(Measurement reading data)
Segment Open

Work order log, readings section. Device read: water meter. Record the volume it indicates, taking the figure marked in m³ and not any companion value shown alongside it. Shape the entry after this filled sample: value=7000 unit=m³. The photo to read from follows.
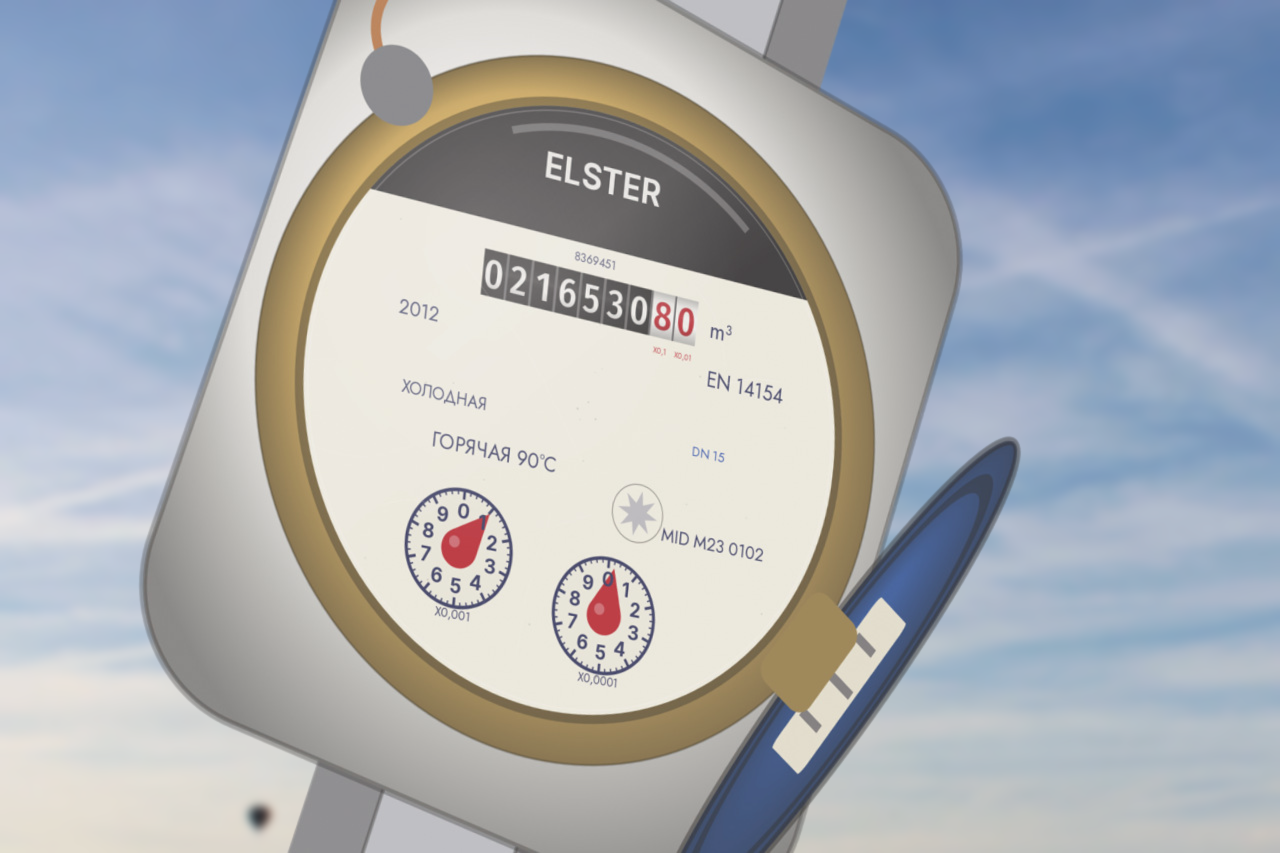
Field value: value=216530.8010 unit=m³
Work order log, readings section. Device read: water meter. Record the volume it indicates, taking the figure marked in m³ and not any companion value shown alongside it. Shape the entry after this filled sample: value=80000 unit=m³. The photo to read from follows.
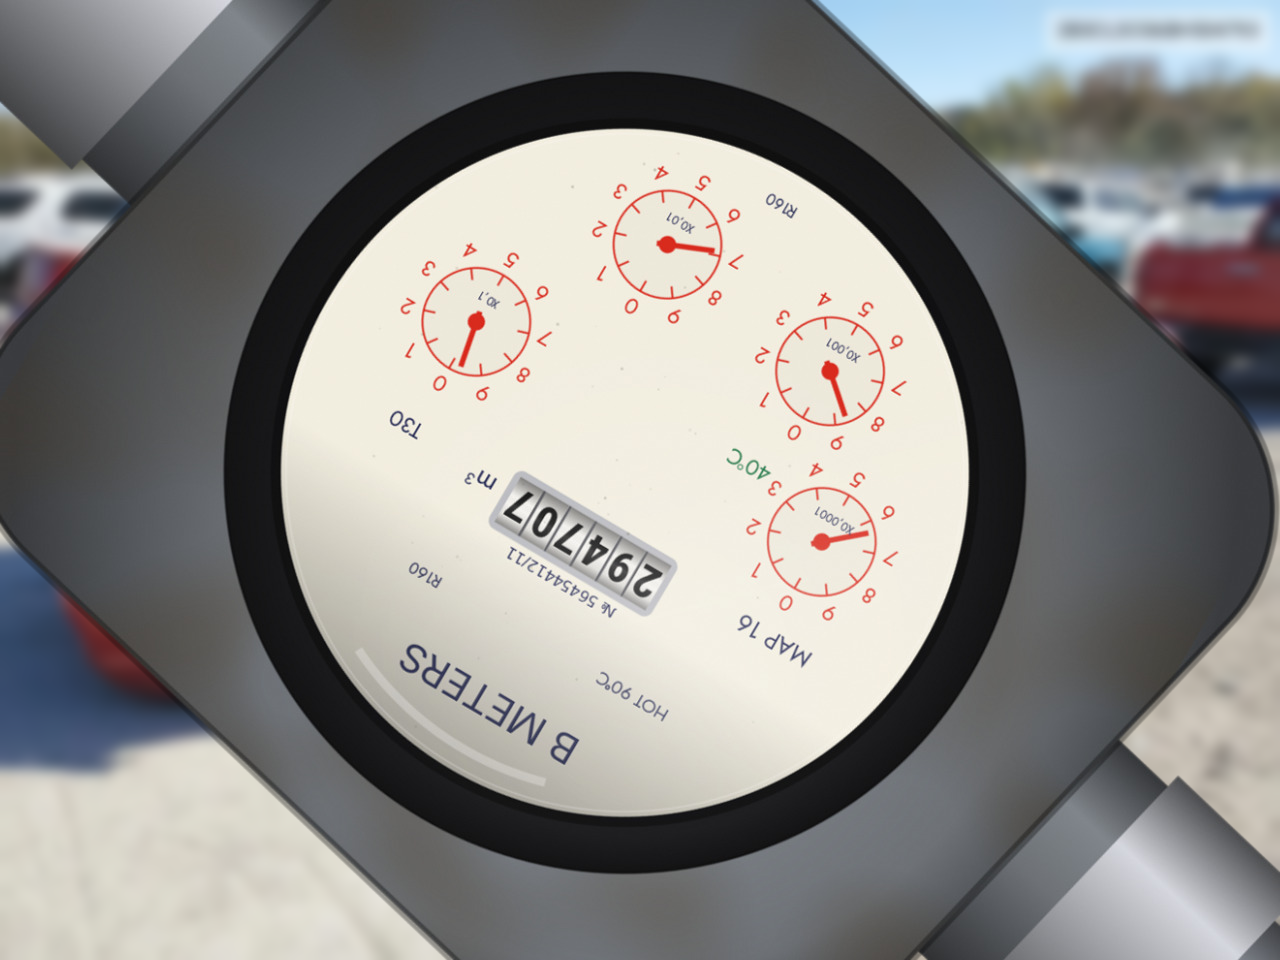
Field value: value=294706.9686 unit=m³
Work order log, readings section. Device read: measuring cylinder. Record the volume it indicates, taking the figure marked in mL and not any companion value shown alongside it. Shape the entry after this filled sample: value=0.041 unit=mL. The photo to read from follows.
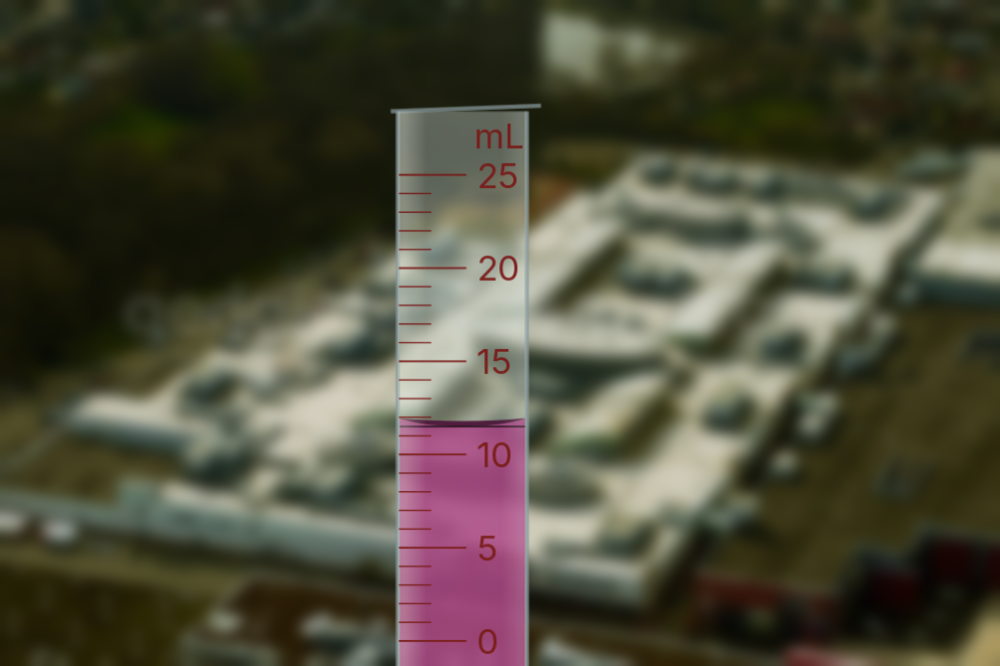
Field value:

Segment Closed

*What you have to do*. Please rewrite the rows from the start through the line with "Field value: value=216530.8010 unit=m³", renaming "Work order log" to "Service log" and leaving everything else unchanged. Leave the pictures out of your answer.

*Written response*.
Service log, readings section. Device read: water meter. Record the volume it indicates, taking the figure marked in m³ and not any companion value shown alongside it. Shape the entry after this filled sample: value=7000 unit=m³. The photo to read from follows.
Field value: value=216530.8010 unit=m³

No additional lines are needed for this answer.